Output is a parquet (or CSV, if --output ends in .csv) indexed by sample ID with columns dim_0 … dim_{H-1}, where H is the model's hidden size.

Useful flags:

Flag	Default	Notes
`--pooling`	`last_token`	How to collapse the token sequence: `last_token`, `mean`, `first_token`, `cls_token`.
`--batch_size`	`32`
`--max_length`	`512`	Truncates samples with more taxa than this (after sorting by abundance / z-score).
`--device`	auto	`cuda`, `mps`, or `cpu`.

Preparing a dataset from an abundance matrix

prepare_dataset.py converts a sample × taxa abundance matrix into a serialized waypoint-format file. Run it once; the output can then be passed to pretrain.py --data or embed.py --data (or loaded directly in Python).

# MGnify-style TSV (taxa as rows, samples as columns; auto-detected)
python prepare_dataset.py \
    --input examples/abundance_matrix.tsv \
    --output examples/abundance_matrix.parquet

# Then use it anywhere:
python embed.py    --model outpost-bio/Waypoint-6m --data examples/abundance_matrix.parquet --output emb.parquet
python pretrain.py --data examples/abundance_matrix.parquet --model_config configs/models/gpt2-6m.yaml --pretrain_config configs/pretraining.yaml --output_dir outputs/pretrain

Supported matrix layouts

`--orientation`	Layout	Example
`samples_as_rows`	Rows = samples, columns = taxa, first column = sample ID.	A CSV exported from a phyloseq OTU table.
`taxa_as_rows`	Rows = taxa, columns = samples, first column = taxonomy lineage.	MGnify amplicon abundance TSVs.
`auto` (default)	Detected from the first column header (treated as `taxa_as_rows` if the header is `taxonomy`, `lineage`, `taxon`, `otu`, or `#otu id`).
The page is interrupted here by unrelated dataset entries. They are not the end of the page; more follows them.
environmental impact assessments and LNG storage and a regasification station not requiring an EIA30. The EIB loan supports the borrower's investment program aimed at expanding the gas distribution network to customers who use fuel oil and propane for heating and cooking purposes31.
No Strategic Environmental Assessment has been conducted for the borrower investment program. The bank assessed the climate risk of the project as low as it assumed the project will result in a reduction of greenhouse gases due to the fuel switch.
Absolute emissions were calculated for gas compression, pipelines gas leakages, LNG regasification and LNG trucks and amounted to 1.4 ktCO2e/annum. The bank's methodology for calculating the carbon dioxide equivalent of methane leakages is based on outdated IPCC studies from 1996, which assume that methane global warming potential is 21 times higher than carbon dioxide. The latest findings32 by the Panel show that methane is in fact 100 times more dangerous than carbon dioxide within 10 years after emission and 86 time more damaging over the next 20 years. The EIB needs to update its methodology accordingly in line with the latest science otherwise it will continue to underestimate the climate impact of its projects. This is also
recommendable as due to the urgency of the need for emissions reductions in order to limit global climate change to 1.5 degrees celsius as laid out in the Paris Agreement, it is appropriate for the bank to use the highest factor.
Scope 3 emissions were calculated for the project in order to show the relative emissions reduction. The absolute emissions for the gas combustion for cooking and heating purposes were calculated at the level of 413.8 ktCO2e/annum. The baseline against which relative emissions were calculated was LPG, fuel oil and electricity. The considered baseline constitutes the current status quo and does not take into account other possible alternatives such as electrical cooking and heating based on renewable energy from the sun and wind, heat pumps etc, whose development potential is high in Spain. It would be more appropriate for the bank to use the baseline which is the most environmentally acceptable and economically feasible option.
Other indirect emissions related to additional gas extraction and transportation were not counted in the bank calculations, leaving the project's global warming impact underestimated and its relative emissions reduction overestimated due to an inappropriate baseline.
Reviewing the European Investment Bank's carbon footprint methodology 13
Taxa identifiers should be full lineage strings (k__Bacteria; p__Firmicutes; … ; g__Lactobacillus) so the tokenizer can extract whichever rank the model was trained at (genus by default) and fall back to a higher rank when a lineage is shorter. If your column / row headers are bare names instead (e.g. just Lactobacillus), pass --taxonomy_format genus (or species, family, …) to prefix them with the rank tag — but be aware this disables higher-rank fallback.

Other flags

Flag	Default	Notes
`--no_normalize`	off	Skip row-normalization (use if the matrix already holds relative abundances).
`--keep_zeros`	off	Keep zero-abundance entries in each sample's lists.
`--metadata PATH`	none	CSV/TSV/parquet of per-sample metadata (indexed by sample ID); columns are merged into the output for use as labels/targets.

A tiny MGnify-style example lives at examples/abundance_matrix.tsv (6 samples, 11 lineages at varying depths).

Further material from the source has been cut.